Podscribe: System Design

First published: 2020-06-20. Last updated: 2020-06-21.

This post describes the technical design of Podscribe. For the rational and vision for Podscribe, see https://site.j-henderson.com/blog/Podscribe:%20Vision.

GitHub repo is here: https://github.com/jrhender/Podscribe

Overal Architecture

My planned architecture for Podscribe consists of the following components. I am planning on using Google Cloud for much of it due to their "always free usage limits" being relatively generous.

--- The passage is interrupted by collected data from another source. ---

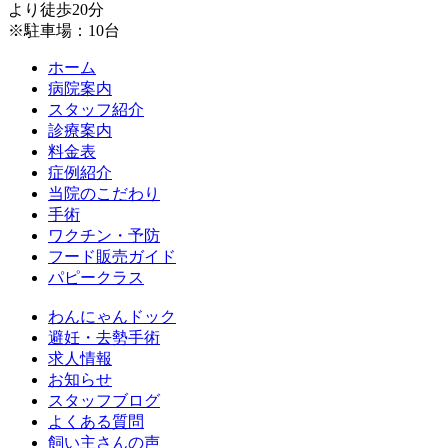
より徒歩20分
※駐車場：10台
ホーム
病院案内
スタッフ紹介
診療案内
料金表
症例紹介
当院のこだわり
手術
ワクチン・予防
フード販売ガイド
パピークラス
わんにゃんドック
避妊・去勢手術
求人情報
お知らせ
スタッフブログ
よくある質問
飼い主さんの声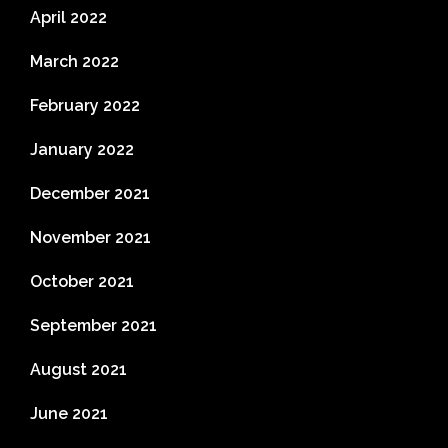
April 2022
March 2022
February 2022
January 2022
December 2021
November 2021
October 2021
September 2021
August 2021
June 2021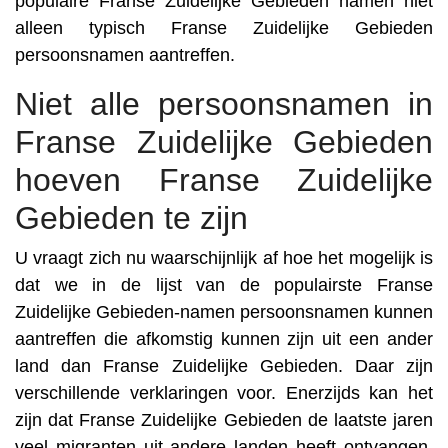
populaire Franse Zuidelijke Gebieden namen niet
alleen typisch Franse Zuidelijke Gebieden
persoonsnamen aantreffen.
Niet alle persoonsnamen in
Franse Zuidelijke Gebieden
hoeven Franse Zuidelijke
Gebieden te zijn
U vraagt zich nu waarschijnlijk af hoe het mogelijk is
dat we in de lijst van de populairste Franse
Zuidelijke Gebieden-namen persoonsnamen kunnen
aantreffen die afkomstig kunnen zijn uit een ander
land dan Franse Zuidelijke Gebieden. Daar zijn
verschillende verklaringen voor. Enerzijds kan het
zijn dat Franse Zuidelijke Gebieden de laatste jaren
veel migranten uit andere landen heeft ontvangen,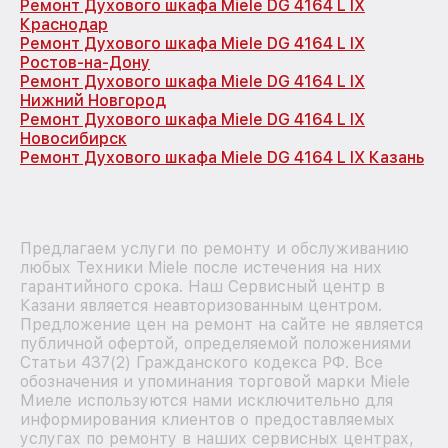
Ремонт Духового шкафа Miele DG 4164 L IX
Краснодар
Ремонт Духового шкафа Miele DG 4164 L IX
Ростов-на-Дону
Ремонт Духового шкафа Miele DG 4164 L IX
Нижний Новгород
Ремонт Духового шкафа Miele DG 4164 L IX
Новосибирск
Ремонт Духового шкафа Miele DG 4164 L IX Казань
Предлагаем услуги по ремонту и обслуживанию
любых Техники Miele после истечения на них
гарантийного срока. Наш Сервисный центр в
Казани является неавторизованным центром.
Предложение цен на ремонт на сайте не является
публичной офертой, определяемой положениями
Статьи 437(2) Гражданского кодекса РФ. Все
обозначения и упоминания торговой марки Miele
Миеле используются нами исключительно для
информирования клиентов о предоставляемых
услугах по ремонту в наших сервисных центрах,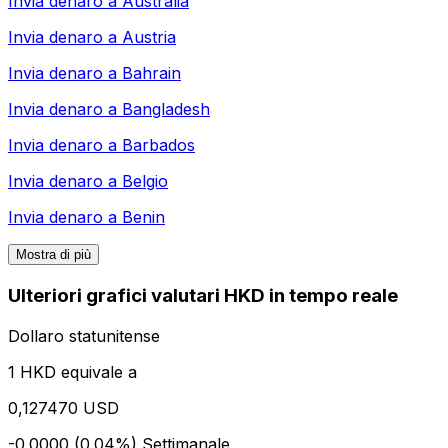
Invia denaro a
Australia
Invia denaro a
Austria
Invia denaro a
Bahrain
Invia denaro a
Bangladesh
Invia denaro a
Barbados
Invia denaro a
Belgio
Invia denaro a
Benin
Mostra di più
Ulteriori grafici valutari HKD in tempo reale
Dollaro statunitense
1 HKD equivale a
0,127470 USD
-0.0000 (0.04%)
Settimanale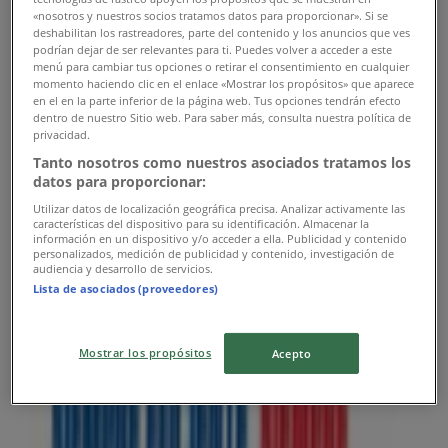
«nosotros y nuestros socios tratamos datos para proporcionar». Si se
08:00 - 12:00
14:00 - 18:00
deshabilitan los rastreadores, parte del contenido y los anuncios que ves
Martes
podrían dejar de ser relevantes para ti. Puedes volver a acceder a este
08:00 - 12:00
14:00 - 18:00
menú para cambiar tus opciones o retirar el consentimiento en cualquier
Miércoles
momento haciendo clic en el enlace «Mostrar los propósitos» que aparece
en el en la parte inferior de la página web. Tus opciones tendrán efecto
08:00 - 12:00
14:00 - 18:00
dentro de nuestro Sitio web. Para saber más, consulta nuestra política de
Jueves
privacidad.
08:00 - 12:00
14:00 - 18:00
Tanto nosotros como nuestros asociados tratamos los
Viernes
datos para proporcionar:
08:00 - 12:00
14:00 - 18:00
Utilizar datos de localización geográfica precisa. Analizar activamente las
Sábado
características del dispositivo para su identificación. Almacenar la
08:00 - 00:00
información en un dispositivo y/o acceder a ella. Publicidad y contenido
personalizados, medición de publicidad y contenido, investigación de
audiencia y desarrollo de servicios.
Mapa
Lista de asociados (proveedores)
Abierto
Hasta las 18:00
Mostrar los propósitos
Acepto
Domingo
Cerrado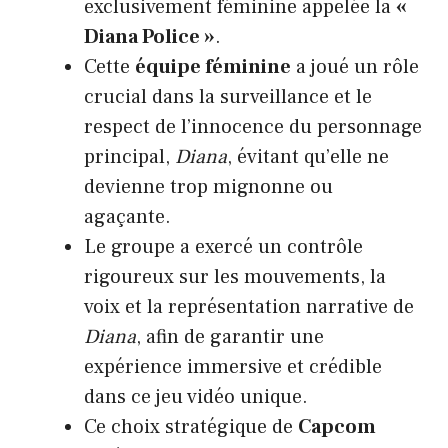
exclusivement féminine appelée la
«
Diana Police »
.
Cette
équipe féminine
a joué un rôle
crucial dans la surveillance et le
respect de l’innocence du personnage
principal,
Diana
, évitant qu’elle ne
devienne trop mignonne ou
agaçante.
Le groupe a exercé un contrôle
rigoureux sur les mouvements, la
voix et la représentation narrative de
Diana
, afin de garantir une
expérience immersive et crédible
dans ce jeu vidéo unique.
Ce choix stratégique de
Capcom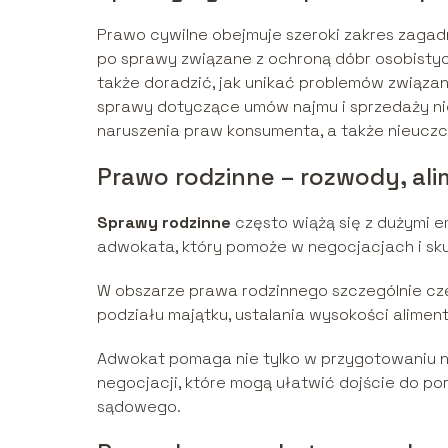
Prawo cywilne obejmuje szeroki zakres zaga
po sprawy związane z ochroną dóbr osobist
także doradzić, jak unikać problemów związan
sprawy dotyczące umów najmu i sprzedaży n
naruszenia praw konsumenta, a także nieuczci
Prawo rodzinne – rozwody, ali
Sprawy rodzinne
często wiążą się z dużymi 
adwokata, który pomoże w negocjacjach i s
W obszarze prawa rodzinnego szczególnie czę
podziału majątku, ustalania wysokości aliment
Adwokat pomaga nie tylko w przygotowaniu n
negocjacji, które mogą ułatwić dojście do p
sądowego.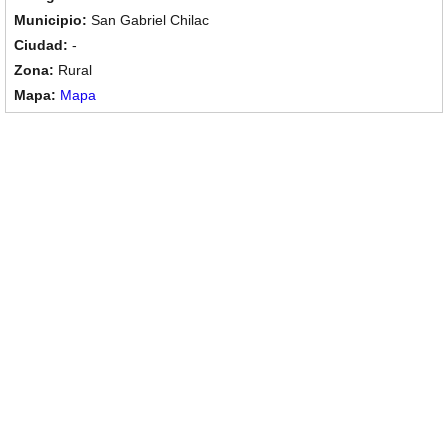
San Gabriel Chilac
-
Rural
Mapa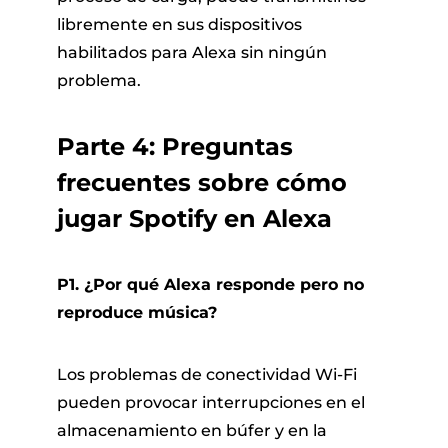
libremente en sus dispositivos
habilitados para Alexa sin ningún
problema.
Parte 4: Preguntas
frecuentes sobre cómo
jugar Spotify en Alexa
P1. ¿Por qué Alexa responde pero no
reproduce música?
Los problemas de conectividad Wi-Fi
pueden provocar interrupciones en el
almacenamiento en búfer y en la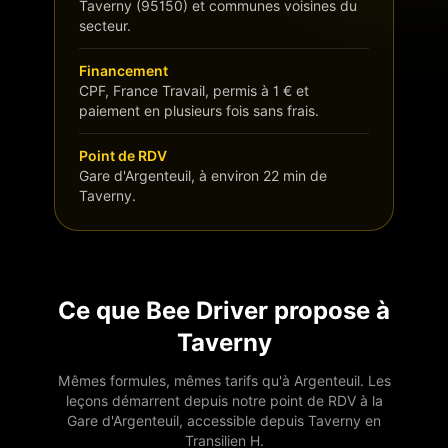
Taverny (95150) et communes voisines du
secteur.
Financement
CPF, France Travail, permis à 1 € et
paiement en plusieurs fois sans frais.
Point de RDV
Gare d'Argenteuil, à environ 22 min de
Taverny.
Ce que Bee Driver propose à
Taverny
Mêmes formules, mêmes tarifs qu'à Argenteuil. Les
leçons démarrent depuis notre point de RDV à la
Gare d'Argenteuil, accessible depuis
Taverny
en
Transilien H
.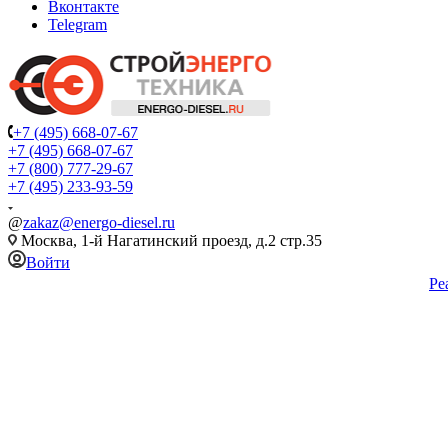
Вконтакте
Telegram
+7 (495) 668-07-67
+7 (495) 668-07-67
+7 (800) 777-29-67
+7 (495) 233-93-59
@
zakaz@energo-diesel.ru
Москва, 1-й Нагатинский проезд, д.2 стр.35
Войти
Ре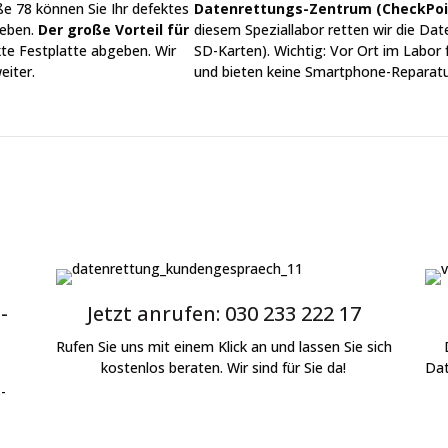
ße 78 können Sie Ihr defektes
Datenrettungs-Zentrum (CheckPoi
geben.
Der große Vorteil für
diesem Speziallabor retten wir die Da
kte Festplatte abgeben. Wir
SD-Karten).
Wichtig:
Vor Ort im Labor 
eiter.
und bieten keine Smartphone-Reparatu
-
Jetzt anrufen: 030 233 222 17
Rufen Sie uns mit einem Klick an und lassen Sie sich
kostenlos beraten. Wir sind für Sie da!
Dat
-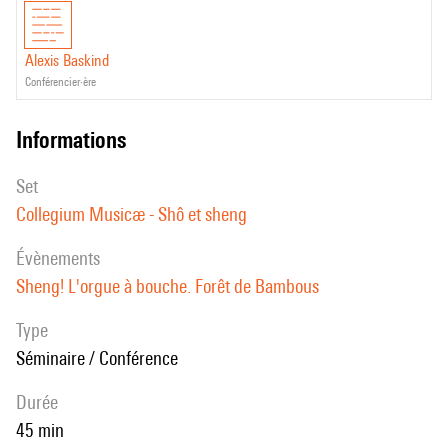
Alexis Baskind
conférencier·ère
informations
set
Collegium Musicæ - Shô et sheng
évènements
Sheng! L'orgue à bouche. Forêt de Bambous
Type
Séminaire / Conférence
durée
45 min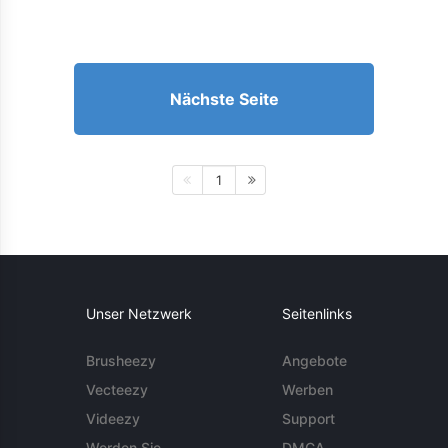
Nächste Seite
1
Unser Netzwerk
Seitenlinks
Brusheezy
Angebote
Vecteezy
Werben
Videezy
Support
Werden Sie
DMCA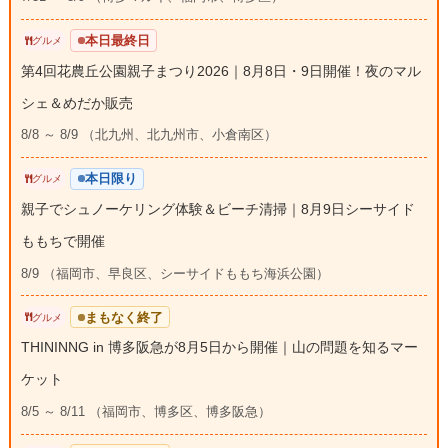
本日最終日
グルメ
第4回花農丘公園親子まつり2026｜8月8日・9日開催！夜のマル
シェ＆めだか販売
8/8 ～ 8/9 （北九州、北九州市、小倉南区）
本日限り
グルメ
親子でシュノーケリング体験＆ビーチ清掃｜8月9日シーサイド
ももちで開催
8/9 （福岡市、早良区、シーサイドももち海浜公園）
まもなく終了
グルメ
THININNG in 博多阪急が8月5日から開催｜山の問題を知るマー
ケット
8/5 ～ 8/11 （福岡市、博多区、博多阪急）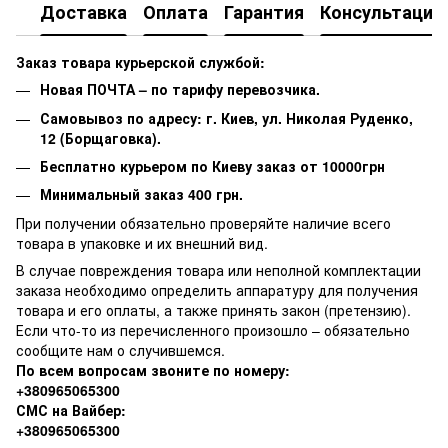
Доставка
Оплата
Гарантия
Консультация
Заказ товара курьерской службой:
Новая ПОЧТА – по тарифу перевозчика.
Самовывоз по адресу: г. Киев, ул. Николая Руденко,
12 (Борщаговка).
Бесплатно курьером по Киеву заказ от 10000грн
Минимальный заказ 400 грн.
При получении обязательно проверяйте наличие всего
товара в упаковке и их внешний вид.
В случае повреждения товара или неполной комплектации
заказа необходимо определить аппаратуру для получения
товара и его оплаты, а также принять закон (претензию).
Если что-то из перечисленного произошло – обязательно
сообщите нам о случившемся.
По всем вопросам звоните по номеру:
+380965065300
СМС на Вайбер:
+380965065300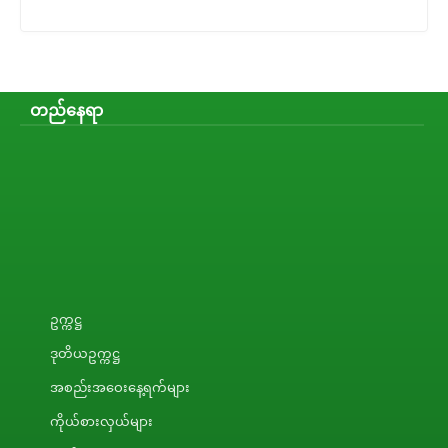
တည်နေရာ
ဥက္ကဋ္ဌ
ဒုတိယဥက္ကဋ္ဌ
အစည်းအဝေးနေ့ရက်များ
ကိုယ်စားလှယ်များ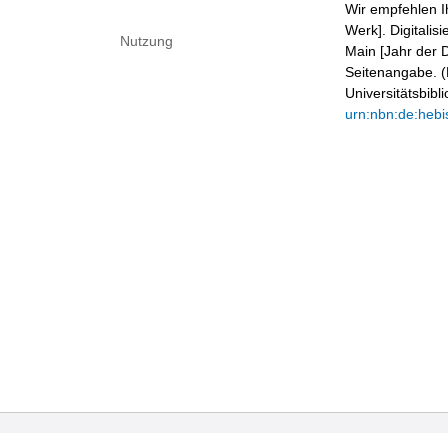
Wir empfehlen I
Werk]. Digitalis
Nutzung
Main [Jahr der D
Seitenangabe. (B
Universitätsbib
urn:nbn:de:hebi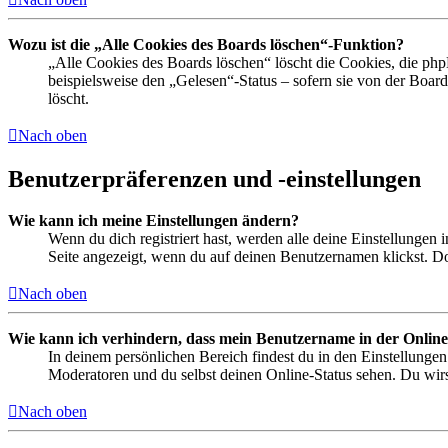
Wozu ist die „Alle Cookies des Boards löschen“-Funktion?
„Alle Cookies des Boards löschen“ löscht die Cookies, die php
beispielsweise den „Gelesen“-Status – sofern sie von der Boa
löscht.
Nach oben
Benutzerpräferenzen und -einstellungen
Wie kann ich meine Einstellungen ändern?
Wenn du dich registriert hast, werden alle deine Einstellungen
Seite angezeigt, wenn du auf deinen Benutzernamen klickst. Dor
Nach oben
Wie kann ich verhindern, dass mein Benutzername in der Online
In deinem persönlichen Bereich findest du in den Einstellunge
Moderatoren und du selbst deinen Online-Status sehen. Du wirs
Nach oben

High level system design of Podscribe

Components

Web frontend

An SPA, probably React. In addition to the UI and calling services, the web front end will handle downloading and hashing podcast files.

API Gateway

API Gateway to handle auth, logging, monitoring. I am planning on using API Endpoints.

Transcription API

Currently planning on simple REST service. This may need to be modified, depending on how long the actual transcription takes. Possible future extensions could include an API to list all available transcripts for a given podcast or the ability to stitch together sections of a podcast.

Transcribe

transcribe(audioFile, fileHash, podcastName=None, podcastEpisode=None, startTime=None, endTime=None) : Transcribes an audio file and stores the resulting transcript. If the file has already been transcribed, return the transcript directly. This endpoint will call the external Speech-to-Text API (which is relatively costly 💸) and so only authenticated users (possibly with valid payment details) can use.

Parameters:

audio file (binary): The audio file to transcribe. Encoded as application/x-www-form-urlencoded or multipart/form-data
fileHash (string): The hash of the file to use as the key for transcript storage
podcastName (string): Optional
podcastEpisode (string): Optional
startTime (string): Optional. The start time within the episode of the file in question. Could be useful when retrieve a partial transcript and for stitching transcripts together.
endTime (string): Optional. The end time within the episode of the file in question.

Returns:

(string) Transcript of audio file.

GetTranscript

getTranscript(fileHash) OR getTranscript(podcastName, podcastEpisode): Retrieves a transcript. This API can be made publicly accessible.

Parameters:

fileHash (string): The hash of the file to use as the key for transcript storage. This endpoint
podcastName (string): Name of podcast
podcastEpisode (string): Episode of podcast

Returns:

(string) Transcript if available or a "not yet transcribed" message.

Transcription Storage

I'm planning on using a NoSQL database of sort, probably a document database. Maybe MongoDB, maybe FireStore. Each transcript and associated metadata will be a document.

Podcast Search API

Used to find podcast RSS feed and download information.

getRSS

getRSS(podcastName): Retrieves RSS. This API can be made publicly accessible. There almost certainly already an API for this somewhere (maybe ListenNotes.com or Apple Lookup API)

Parameters:

podcastName (string): Name of podcast

Returns:

(string) RSS feed URL

Auth Service

Probably don't need this until it gets to being more than me using PodScribe, but will probably use Auth0. Auth0 is supported by Google Cloud Endpoints.